- The list of candidate twitter users was generated by aggregating all the users followed by these accounts: dailykos, thinkprogress, HuffingtonPost, voxdotcom, nytimes, washingtonpost, politico, USATODAY, StephensWSJ, WSJ, arthurbrooks, EWErickson, nypost, BreitbartNews, RealAlexJones. Adding (or even removing some of them) other news outlets (whether left-leaning or right-leaning) did not really change the shape and size of the end result.
- Out of these users, only accounts having a follower count between 20,000 and 300,000 were considered.
- Users were then compared to each other by using the Jaccard Index with their sets of who is following them. A higher score means that they have a lot of followers in common with regards to their number of followers.
- In order to reduce noise only the top 1% scores were kept.
- In order to remove outliers, accounts which had scores with less than 15 other accounts (out of the top 1%) were removed.

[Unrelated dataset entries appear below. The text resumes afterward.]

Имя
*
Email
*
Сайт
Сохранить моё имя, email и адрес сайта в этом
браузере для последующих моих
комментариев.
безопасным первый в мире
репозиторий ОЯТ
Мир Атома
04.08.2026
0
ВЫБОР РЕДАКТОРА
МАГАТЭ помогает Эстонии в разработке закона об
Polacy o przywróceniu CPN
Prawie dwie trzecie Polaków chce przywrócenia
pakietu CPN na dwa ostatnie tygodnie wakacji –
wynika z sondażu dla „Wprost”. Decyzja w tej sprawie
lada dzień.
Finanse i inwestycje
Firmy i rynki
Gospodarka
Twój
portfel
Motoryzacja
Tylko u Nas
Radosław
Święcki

- The remaining users and their scores were plotted with a force-directed graph algorithm, where users with scores attracted each other proportional to their scores, a force which would fight against a baseline repulsive force present between all users. We then end up with the following graph.
- Three main groups emerge. The two on the right are the ones which ended up being studied. The one of the left is mainly composed of House Representatives and Senators. The two groups were roughly selected using a lasso tool and then re-clustered using the same force directed graphs and filters from above.